## What is required
In the forum thread on removing the upper boot lid trim, rewrite the stretch from "There doesn't seem" through "ones they are.", putting "squeak" wherever "rattle" appears.

## Passage to read
# Upper boot lid trim - removal



## Snappy79 (Dec 23, 2012)

Hi

Anyone done this. I have a clip rattling up there.

Picture would be great if possible.

Thanks.


----------



## legend139 (May 9, 2014)

I have had this for the past 3 months of owning my V6.
Well annoying hearing a rattle, I would like to know this as well!

Might resort to spongy double sided if nothing comes up


----------



## tttony (Dec 21, 2014)

Hi, I need to do this soon too and so I have looked up the procedure in the Audi workshop manual. It would be difficult to explain in detail without the pictures that are in the manual. Basically the lower trim has to be removed first. Then remove the visible bolts and the ball-head pins. Then it is a matter of easing the trim off starting at the bottom (both sides) and then the top, it's held by clips.

I can recommend the service manuals that are available on CD from e-bay.


----------



## Snappy79 (Dec 23, 2012)

tttony said:


> Hi, I need to do this soon too and so I have looked up the procedure in the Audi workshop manual. It would be difficult to explain in detail without the pictures that are in the manual. Basically the lower trim has to be removed first. Then remove the visible bolts and the ball-head pins. Then it is a matter of easing the trim off starting at the bottom (both sides) and then the top, it's held by clips.
> 
> I can recommend the service manuals that are available on CD from e-bay.


Is it possible for you to take a print screen, and post the pictures on here. Seems like this is a common problem.

Cant find this product for the MK2 on ebay. A link would be fine. Thanks


----------



## tttony (Dec 21, 2014)

Hi, see these pages for how to remove the trim.

There doesn't seem to be any CD workshop manuals on e-bay anymore. When I bought mine just under a year ago there were plenty of UK sellers. Perhaps Audi threatened action for breach of copyright.


----------



## CurryMan (Nov 20, 2016)

Hello All,
Just reading up on the trim removal in the bootlid and the pic in this thread is very useful detailing the procedure. 
Does anyone happen to know what the part number is for these clips? (Number 4 in pics above)
I have a rattle and from reading other threads I'm pretty sure it's the clips at fault from all the opening and closing over the years !
There seems to be a couple of links on eBay for them however there seems to be 2 sizes and unsure which ones they are. 
Any help much appreciated - don't fancy pulling it apart just yet to get hold of one, can anyone confirm? Muchas Gracias.

## Record set
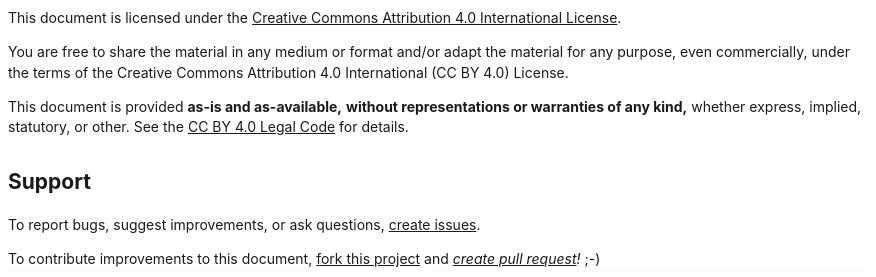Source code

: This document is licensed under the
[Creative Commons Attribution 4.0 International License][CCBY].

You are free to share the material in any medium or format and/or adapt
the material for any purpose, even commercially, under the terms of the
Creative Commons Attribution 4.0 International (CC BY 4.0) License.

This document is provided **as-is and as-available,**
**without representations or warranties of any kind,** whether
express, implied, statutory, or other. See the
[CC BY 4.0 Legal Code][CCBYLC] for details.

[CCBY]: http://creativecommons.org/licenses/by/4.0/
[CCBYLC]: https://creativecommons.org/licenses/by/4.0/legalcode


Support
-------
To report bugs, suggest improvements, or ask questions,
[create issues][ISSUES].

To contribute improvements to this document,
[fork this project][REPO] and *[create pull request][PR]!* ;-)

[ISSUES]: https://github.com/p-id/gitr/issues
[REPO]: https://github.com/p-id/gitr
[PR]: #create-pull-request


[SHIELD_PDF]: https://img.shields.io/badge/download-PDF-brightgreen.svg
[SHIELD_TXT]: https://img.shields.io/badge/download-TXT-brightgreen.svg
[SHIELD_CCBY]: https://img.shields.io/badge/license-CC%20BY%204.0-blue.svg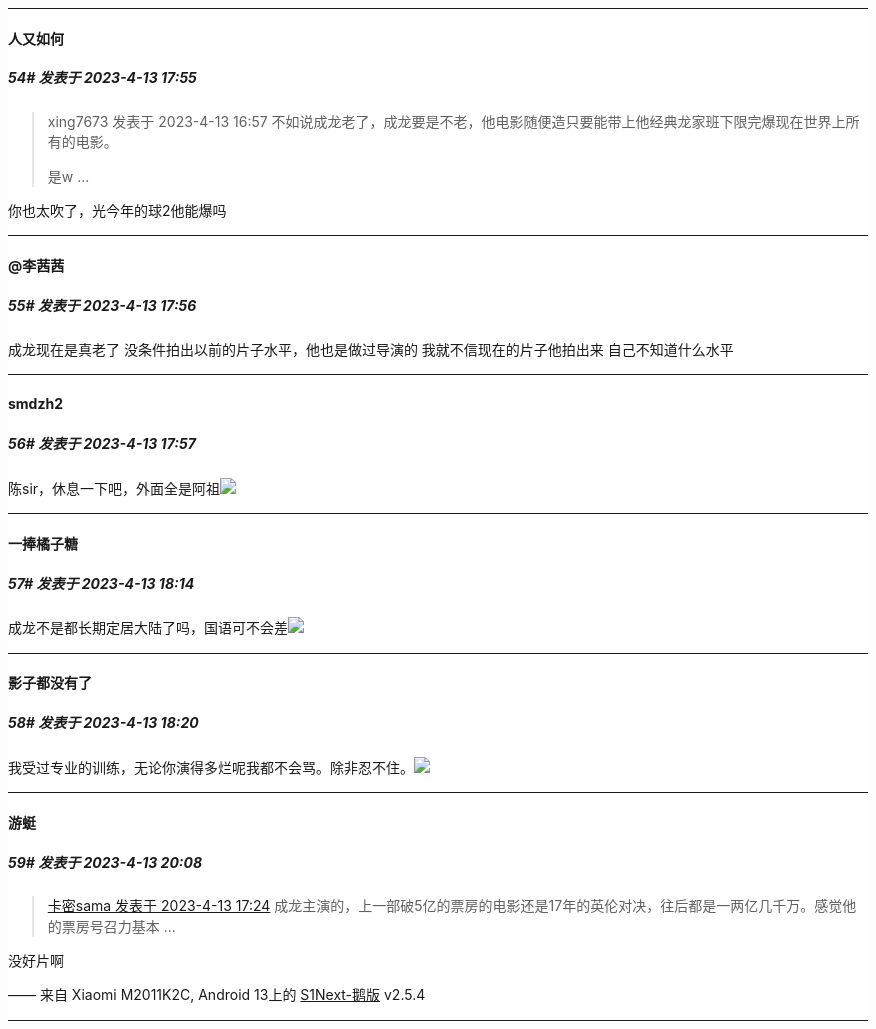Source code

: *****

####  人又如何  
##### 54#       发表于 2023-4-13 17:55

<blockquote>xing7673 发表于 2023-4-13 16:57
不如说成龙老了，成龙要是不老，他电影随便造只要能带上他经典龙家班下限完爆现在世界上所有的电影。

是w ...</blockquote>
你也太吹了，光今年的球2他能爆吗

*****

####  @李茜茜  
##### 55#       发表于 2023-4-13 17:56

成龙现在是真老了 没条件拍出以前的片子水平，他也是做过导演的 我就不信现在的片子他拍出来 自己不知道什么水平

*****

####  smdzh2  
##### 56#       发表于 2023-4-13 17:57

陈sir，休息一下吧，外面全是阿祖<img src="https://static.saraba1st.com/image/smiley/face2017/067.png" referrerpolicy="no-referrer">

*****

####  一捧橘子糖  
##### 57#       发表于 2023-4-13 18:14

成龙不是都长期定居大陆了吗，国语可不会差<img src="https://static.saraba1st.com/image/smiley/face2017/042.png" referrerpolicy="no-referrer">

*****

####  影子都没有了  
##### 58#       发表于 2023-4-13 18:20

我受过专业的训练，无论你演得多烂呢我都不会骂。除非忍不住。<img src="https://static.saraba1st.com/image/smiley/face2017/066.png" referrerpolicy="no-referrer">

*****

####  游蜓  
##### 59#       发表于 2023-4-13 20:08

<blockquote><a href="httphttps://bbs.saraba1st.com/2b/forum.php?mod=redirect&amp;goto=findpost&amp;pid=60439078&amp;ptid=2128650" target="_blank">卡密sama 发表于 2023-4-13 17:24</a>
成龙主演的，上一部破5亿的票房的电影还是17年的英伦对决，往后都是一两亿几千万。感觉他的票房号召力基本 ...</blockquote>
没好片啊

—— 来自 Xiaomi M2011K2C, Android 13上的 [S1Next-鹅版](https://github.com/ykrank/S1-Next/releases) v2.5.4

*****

--

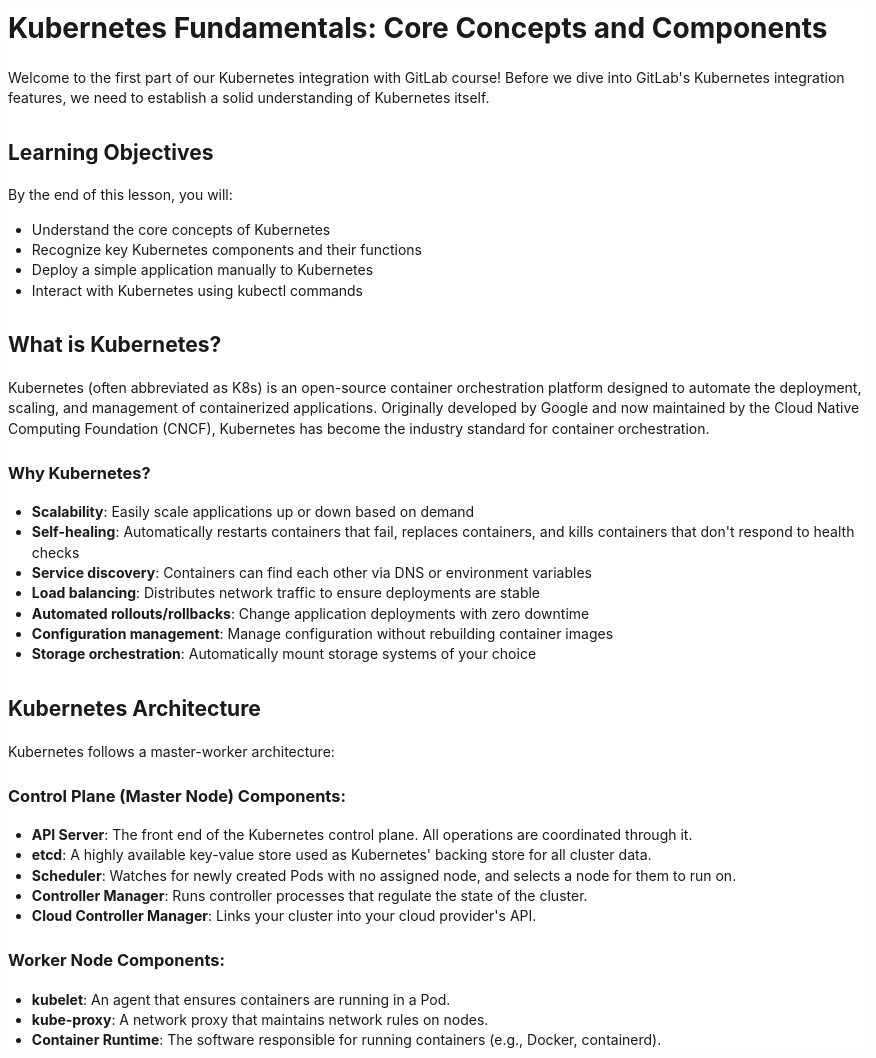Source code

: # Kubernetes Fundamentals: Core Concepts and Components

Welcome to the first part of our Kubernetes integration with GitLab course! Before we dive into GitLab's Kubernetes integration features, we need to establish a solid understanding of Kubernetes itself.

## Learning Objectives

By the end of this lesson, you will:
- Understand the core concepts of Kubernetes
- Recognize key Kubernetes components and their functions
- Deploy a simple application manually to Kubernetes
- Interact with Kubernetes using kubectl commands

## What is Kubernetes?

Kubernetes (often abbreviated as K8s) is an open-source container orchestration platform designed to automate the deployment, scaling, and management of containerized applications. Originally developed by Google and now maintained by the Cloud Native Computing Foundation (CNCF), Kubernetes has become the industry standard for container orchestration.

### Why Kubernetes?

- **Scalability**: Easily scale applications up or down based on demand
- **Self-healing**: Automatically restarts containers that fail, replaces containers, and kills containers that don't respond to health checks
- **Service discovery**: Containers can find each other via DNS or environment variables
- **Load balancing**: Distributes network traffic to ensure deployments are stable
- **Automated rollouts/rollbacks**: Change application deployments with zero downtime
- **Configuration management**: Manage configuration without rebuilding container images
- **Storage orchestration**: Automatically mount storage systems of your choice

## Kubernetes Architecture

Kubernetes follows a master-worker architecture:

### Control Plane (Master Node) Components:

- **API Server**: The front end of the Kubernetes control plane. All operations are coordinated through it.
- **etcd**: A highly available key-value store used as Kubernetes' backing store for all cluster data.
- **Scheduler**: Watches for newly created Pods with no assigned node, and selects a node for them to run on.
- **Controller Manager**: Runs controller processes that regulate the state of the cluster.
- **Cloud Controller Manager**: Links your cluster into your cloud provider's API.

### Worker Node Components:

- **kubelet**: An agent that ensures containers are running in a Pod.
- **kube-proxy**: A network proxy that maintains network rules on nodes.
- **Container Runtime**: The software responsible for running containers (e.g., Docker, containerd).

==

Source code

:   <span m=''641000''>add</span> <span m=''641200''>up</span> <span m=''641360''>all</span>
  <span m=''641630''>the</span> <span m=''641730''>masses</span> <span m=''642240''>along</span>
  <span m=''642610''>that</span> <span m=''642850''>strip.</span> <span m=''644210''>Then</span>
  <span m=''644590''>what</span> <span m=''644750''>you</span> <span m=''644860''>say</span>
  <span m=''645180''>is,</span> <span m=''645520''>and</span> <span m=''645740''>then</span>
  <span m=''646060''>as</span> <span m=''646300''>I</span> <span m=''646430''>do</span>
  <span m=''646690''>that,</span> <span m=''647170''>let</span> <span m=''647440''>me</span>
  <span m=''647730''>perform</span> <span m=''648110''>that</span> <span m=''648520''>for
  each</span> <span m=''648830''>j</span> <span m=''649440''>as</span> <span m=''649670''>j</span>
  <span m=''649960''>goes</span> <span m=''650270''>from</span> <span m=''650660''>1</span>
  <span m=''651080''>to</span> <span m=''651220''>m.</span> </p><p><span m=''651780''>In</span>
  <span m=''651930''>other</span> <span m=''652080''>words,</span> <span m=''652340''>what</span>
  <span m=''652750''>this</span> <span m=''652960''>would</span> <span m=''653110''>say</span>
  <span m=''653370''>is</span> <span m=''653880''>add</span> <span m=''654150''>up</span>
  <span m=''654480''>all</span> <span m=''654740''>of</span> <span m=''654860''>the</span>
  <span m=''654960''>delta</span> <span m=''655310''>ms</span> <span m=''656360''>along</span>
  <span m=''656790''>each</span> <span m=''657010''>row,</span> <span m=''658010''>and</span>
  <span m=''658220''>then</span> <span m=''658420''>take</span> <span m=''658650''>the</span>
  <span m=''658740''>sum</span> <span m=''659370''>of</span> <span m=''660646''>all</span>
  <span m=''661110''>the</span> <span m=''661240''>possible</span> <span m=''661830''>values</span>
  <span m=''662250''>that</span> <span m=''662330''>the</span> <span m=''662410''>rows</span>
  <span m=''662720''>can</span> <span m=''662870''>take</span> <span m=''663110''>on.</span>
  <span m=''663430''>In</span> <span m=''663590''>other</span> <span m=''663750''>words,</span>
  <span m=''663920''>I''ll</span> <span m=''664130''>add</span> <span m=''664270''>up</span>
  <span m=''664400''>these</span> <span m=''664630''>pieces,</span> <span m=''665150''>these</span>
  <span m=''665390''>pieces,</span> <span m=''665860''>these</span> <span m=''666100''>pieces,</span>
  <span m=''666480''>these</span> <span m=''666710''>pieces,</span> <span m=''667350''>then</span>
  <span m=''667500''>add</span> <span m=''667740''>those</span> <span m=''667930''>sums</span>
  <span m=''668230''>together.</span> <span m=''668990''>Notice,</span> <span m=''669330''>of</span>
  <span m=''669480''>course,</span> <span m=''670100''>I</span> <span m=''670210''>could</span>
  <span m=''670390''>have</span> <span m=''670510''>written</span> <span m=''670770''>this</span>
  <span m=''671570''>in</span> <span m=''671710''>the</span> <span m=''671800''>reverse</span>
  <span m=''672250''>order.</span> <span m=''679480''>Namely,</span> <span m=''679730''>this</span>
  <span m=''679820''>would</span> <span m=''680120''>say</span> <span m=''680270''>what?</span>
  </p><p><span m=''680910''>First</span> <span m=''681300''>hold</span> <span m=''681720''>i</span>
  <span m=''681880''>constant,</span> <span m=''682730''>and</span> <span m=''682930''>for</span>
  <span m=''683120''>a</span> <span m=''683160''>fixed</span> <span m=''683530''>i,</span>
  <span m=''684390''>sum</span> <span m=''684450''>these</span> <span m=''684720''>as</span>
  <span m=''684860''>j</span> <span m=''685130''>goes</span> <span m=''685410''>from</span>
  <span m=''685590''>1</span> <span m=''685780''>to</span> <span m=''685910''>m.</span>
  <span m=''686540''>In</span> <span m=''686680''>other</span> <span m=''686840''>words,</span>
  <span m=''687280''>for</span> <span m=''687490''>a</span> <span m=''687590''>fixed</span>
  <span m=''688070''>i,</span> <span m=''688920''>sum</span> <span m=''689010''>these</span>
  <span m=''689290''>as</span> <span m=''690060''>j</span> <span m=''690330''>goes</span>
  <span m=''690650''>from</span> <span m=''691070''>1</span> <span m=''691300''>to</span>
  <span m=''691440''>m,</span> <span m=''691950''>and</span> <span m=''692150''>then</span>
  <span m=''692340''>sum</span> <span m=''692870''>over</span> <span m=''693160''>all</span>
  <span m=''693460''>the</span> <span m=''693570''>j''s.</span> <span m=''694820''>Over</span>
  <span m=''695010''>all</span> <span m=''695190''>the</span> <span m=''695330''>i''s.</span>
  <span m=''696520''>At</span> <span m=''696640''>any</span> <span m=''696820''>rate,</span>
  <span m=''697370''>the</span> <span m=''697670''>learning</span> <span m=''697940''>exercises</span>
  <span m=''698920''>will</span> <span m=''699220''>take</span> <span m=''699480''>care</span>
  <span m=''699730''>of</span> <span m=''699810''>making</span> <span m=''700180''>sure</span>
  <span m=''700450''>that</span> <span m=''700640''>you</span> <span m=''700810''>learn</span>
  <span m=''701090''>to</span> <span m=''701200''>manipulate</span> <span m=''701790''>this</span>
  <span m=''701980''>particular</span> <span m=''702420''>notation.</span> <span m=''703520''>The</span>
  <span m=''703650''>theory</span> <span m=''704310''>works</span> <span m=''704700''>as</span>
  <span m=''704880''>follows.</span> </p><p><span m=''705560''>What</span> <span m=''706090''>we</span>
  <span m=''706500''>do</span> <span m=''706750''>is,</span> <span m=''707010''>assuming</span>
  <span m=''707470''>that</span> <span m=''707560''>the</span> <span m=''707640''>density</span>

## The answer
There doesn't seem to be any CD workshop manuals on e-bay anymore. When I bought mine just under a year ago there were plenty of UK sellers. Perhaps Audi threatened action for breach of copyright.


----------



## CurryMan (Nov 20, 2016)

Hello All,
Just reading up on the trim removal in the bootlid and the pic in this thread is very useful detailing the procedure. 
Does anyone happen to know what the part number is for these clips? (Number 4 in pics above)
I have a squeak and from reading other threads I'm pretty sure it's the clips at fault from all the opening and closing over the years !
There seems to be a couple of links on eBay for them however there seems to be 2 sizes and unsure which ones they are.